Stop the March for Life
I am not arguing here for an external action stopping the March, or even for opposition to it by the pro-choice movement. What I am arguing for is a change in the focus of the pro-life movement.
As long as this March is the center of the movement, along with the judicial overturn of Roe, it will be seen as a Republican recruiting tool and not much else. Even though the result was tragic, Roe was correctly decided on the facts and law.
Prior to Roe, abortion was regulated as a medical procedure, the unborn did not have a recognized right to life. Indeed, using the language of rights affirms the fact that we can never go back to the pre-Roe status quo, where abortionists were simply fined and women sought unsafe abortions but were not punished in the same way that anyone ordering the death of another is punished.
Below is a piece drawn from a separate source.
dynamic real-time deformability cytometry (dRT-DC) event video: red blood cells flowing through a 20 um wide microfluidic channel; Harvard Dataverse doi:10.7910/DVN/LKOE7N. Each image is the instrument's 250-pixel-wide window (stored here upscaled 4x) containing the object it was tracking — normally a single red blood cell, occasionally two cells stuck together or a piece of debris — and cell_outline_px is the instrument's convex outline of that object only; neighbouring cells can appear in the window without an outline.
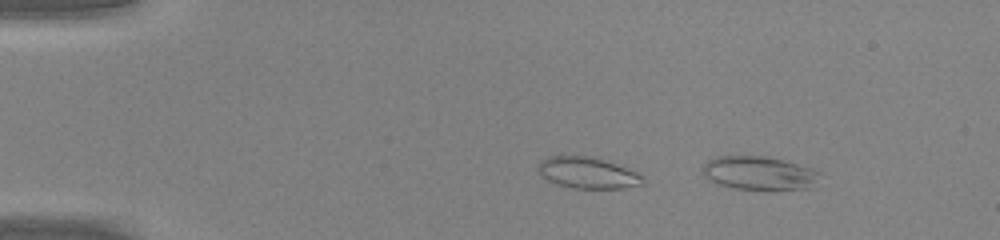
{"species": "common noctule bat (a hibernating species)", "species_latin": "Nyctalus noctula", "temperature_condition": "warm", "stored_images_in_passage": 8, "camera_frame_rate_fps": 3000, "um_per_image_px": 0.085, "animal": {"sex": "male", "body_mass_g": 20.0, "forearm_length_mm": 53.3}, "frame": {"image": 1, "passage_image": 8, "time_ms": 2.333, "image_size_px": [1000, 240], "cell_outline_px": [[820, 172], [812, 188], [736, 188], [716, 184], [708, 180], [700, 172], [700, 168], [708, 160], [716, 156], [768, 156], [784, 160], [812, 168]], "centroid_in_image_um": [64.44, 14.68], "position_along_channel_um": 20.6, "area_um2": 22.72}}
Insistence on state-by-state variation in abortion law may make Justice Scalia and the Federalist Society happy, but it won't do a thing for the unborn, as women and parents of girls can cross state lines to get an abortion. The collateral damage from such a ruling on all matters of equal protection law would also be quite undesirable to all who care for the rights of minorities (including Catholics in Alabama and Mississippi). States are not the competent jurisdiction to recognize citizenship - it is a federal role under the 14th Amendment. Once a fetus is recognized as a legal person, he or she would enjoy the full range of equal protection rights, including the right to have the person who ordered his or her death punished. Since the nation (and even the pro-life movement) does not have the stomach for this happening in the first trimester, the game is forever changed.
As long as the focus is on the impossible dream of overturning Roe judicially, nothing will happen for the unborn. If we work within the boundaries of Roe and the 14th Amendment, however, at least late term abortions can be legally ended and the economic views of Caritas in Veritate can be applied to first trimester abortions (by making larger families affordable). Oddly enough, this position is the one taken by many, if not most, Catholic Obama voters. Perhaps it is time for the movement to listen to us, rather than pillorying us from the pulpit.